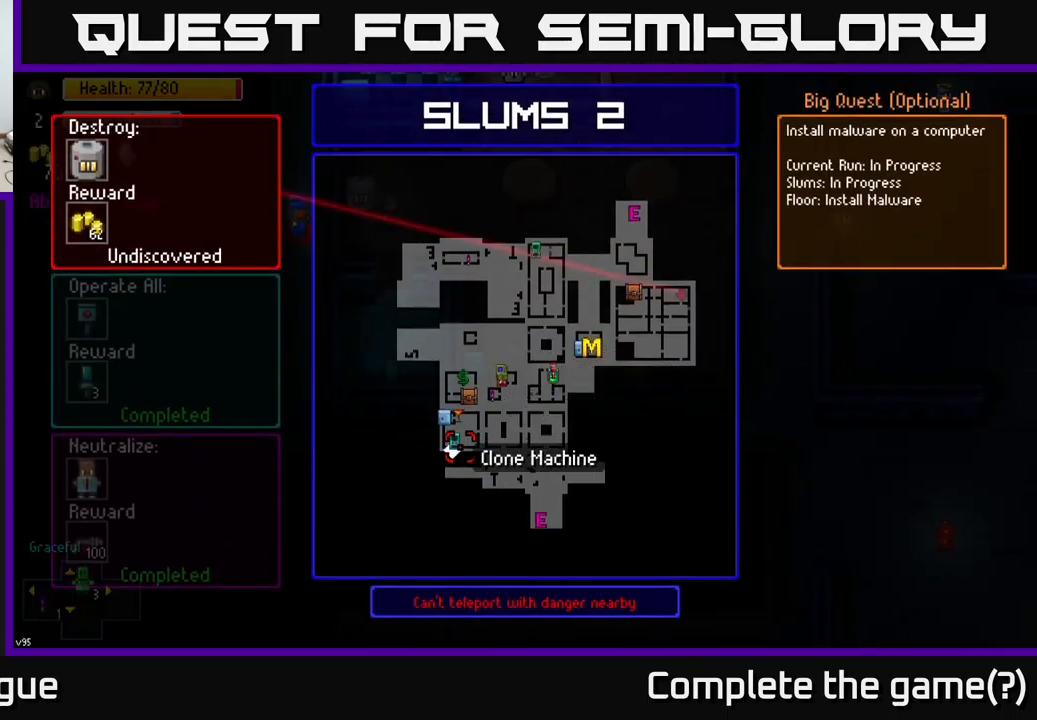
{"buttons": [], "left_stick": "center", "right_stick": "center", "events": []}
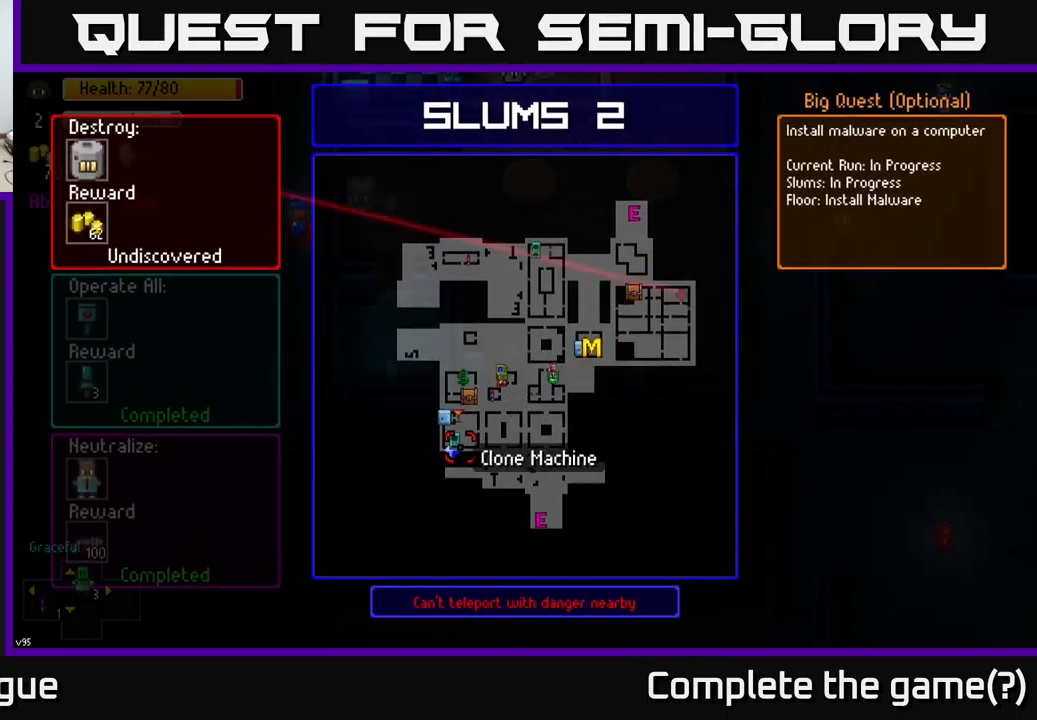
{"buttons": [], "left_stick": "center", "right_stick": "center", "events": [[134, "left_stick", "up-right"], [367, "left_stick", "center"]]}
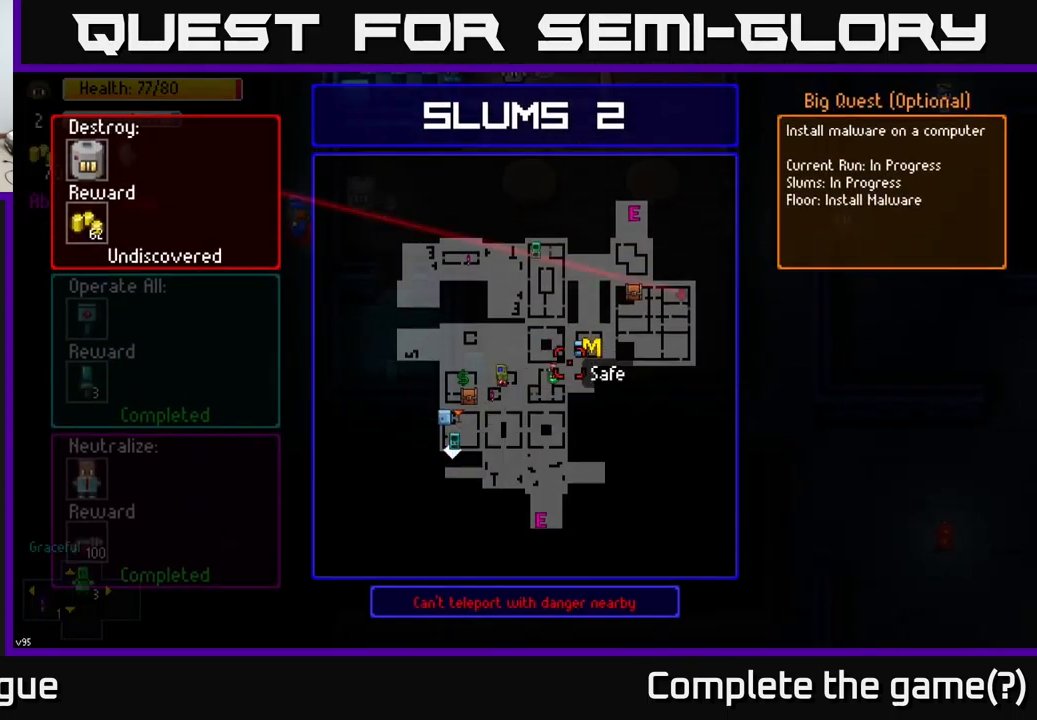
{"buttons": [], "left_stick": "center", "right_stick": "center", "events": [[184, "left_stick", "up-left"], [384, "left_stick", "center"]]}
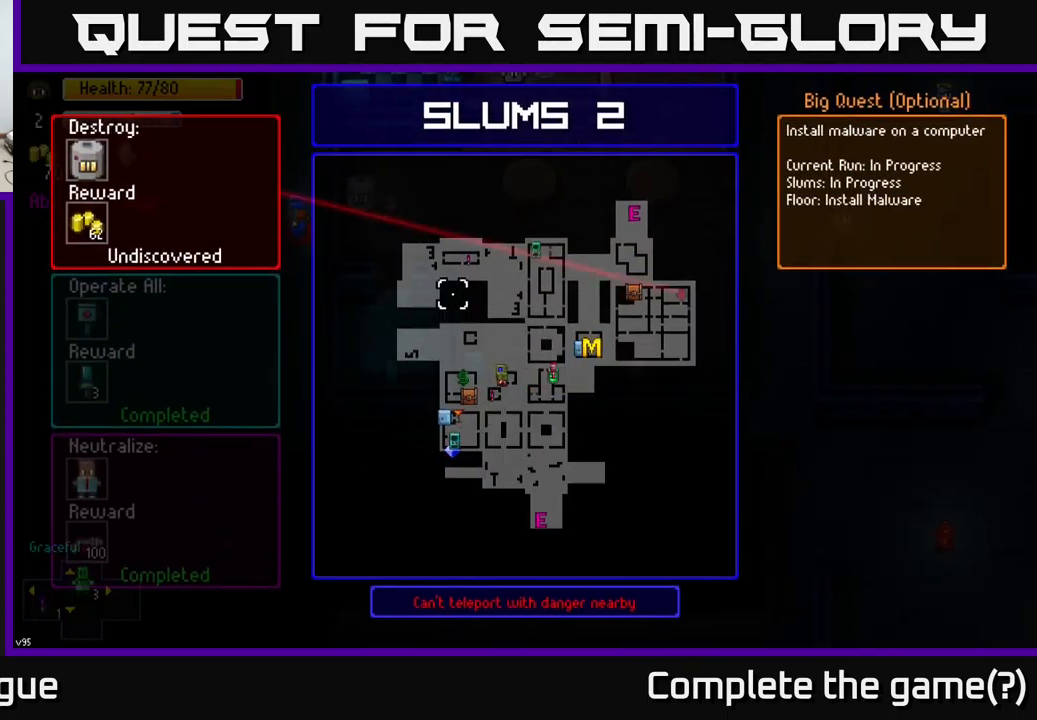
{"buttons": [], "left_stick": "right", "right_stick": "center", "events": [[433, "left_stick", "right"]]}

**What this task involves:** Could you copy each line above exactly as written, minus any pictures?

**Answer space:**
{"buttons": [], "left_stick": "center", "right_stick": "center", "events": []}
{"buttons": [], "left_stick": "center", "right_stick": "center", "events": [[134, "left_stick", "up-right"], [367, "left_stick", "center"]]}
{"buttons": [], "left_stick": "center", "right_stick": "center", "events": [[184, "left_stick", "up-left"], [384, "left_stick", "center"]]}
{"buttons": [], "left_stick": "right", "right_stick": "center", "events": [[433, "left_stick", "right"]]}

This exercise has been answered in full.